• Task statement:
Write out the records in full, exactly as given, but without the images.

• Data for review:
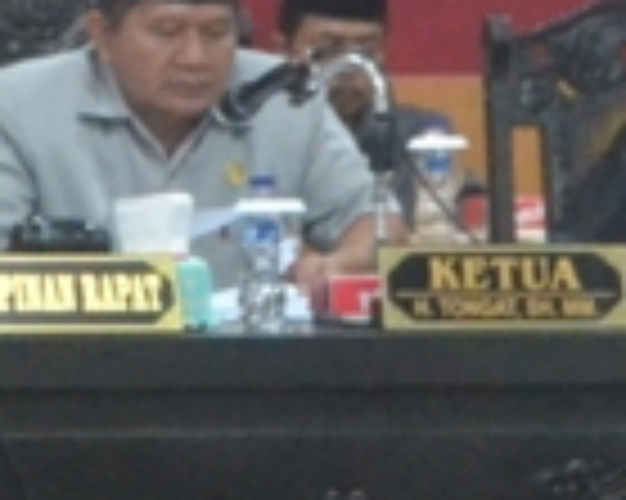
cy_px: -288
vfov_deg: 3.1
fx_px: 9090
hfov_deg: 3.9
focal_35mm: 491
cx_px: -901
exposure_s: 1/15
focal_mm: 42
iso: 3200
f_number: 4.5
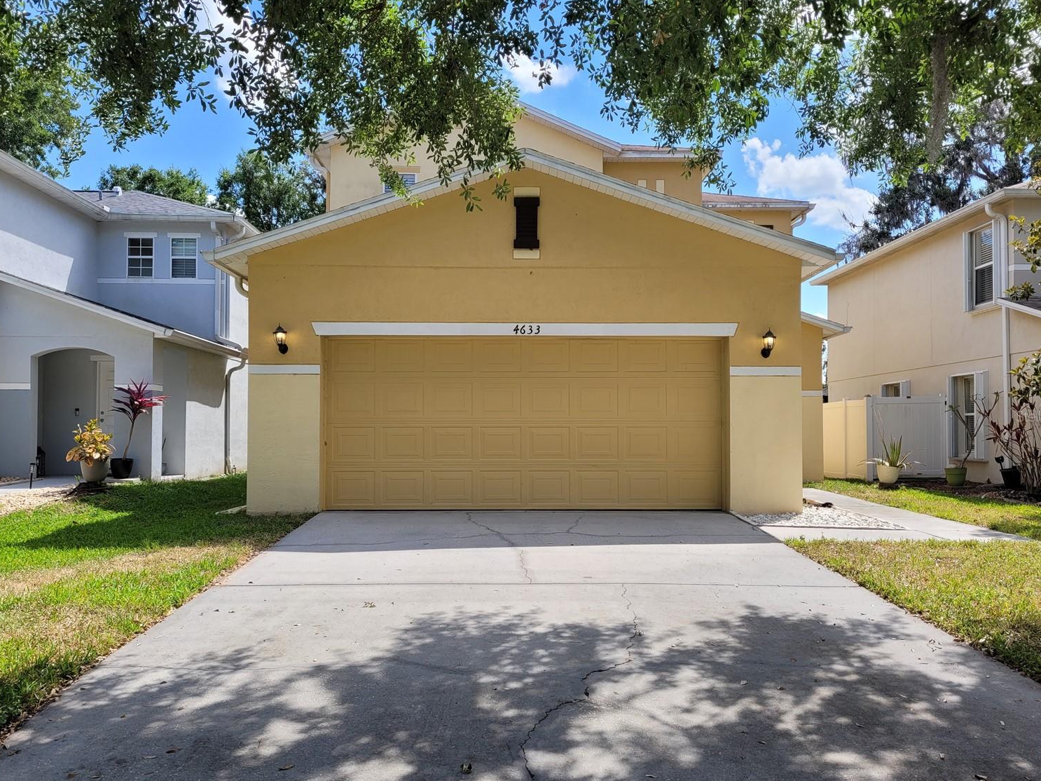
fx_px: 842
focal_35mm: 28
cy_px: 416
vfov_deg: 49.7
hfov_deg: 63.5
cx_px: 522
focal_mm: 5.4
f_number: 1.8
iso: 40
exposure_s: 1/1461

• Output for this exercise:
cy_px: -288
vfov_deg: 3.1
fx_px: 9090
hfov_deg: 3.9
focal_35mm: 491
cx_px: -901
exposure_s: 1/15
focal_mm: 42
iso: 3200
f_number: 4.5
fx_px: 842
focal_35mm: 28
cy_px: 416
vfov_deg: 49.7
hfov_deg: 63.5
cx_px: 522
focal_mm: 5.4
f_number: 1.8
iso: 40
exposure_s: 1/1461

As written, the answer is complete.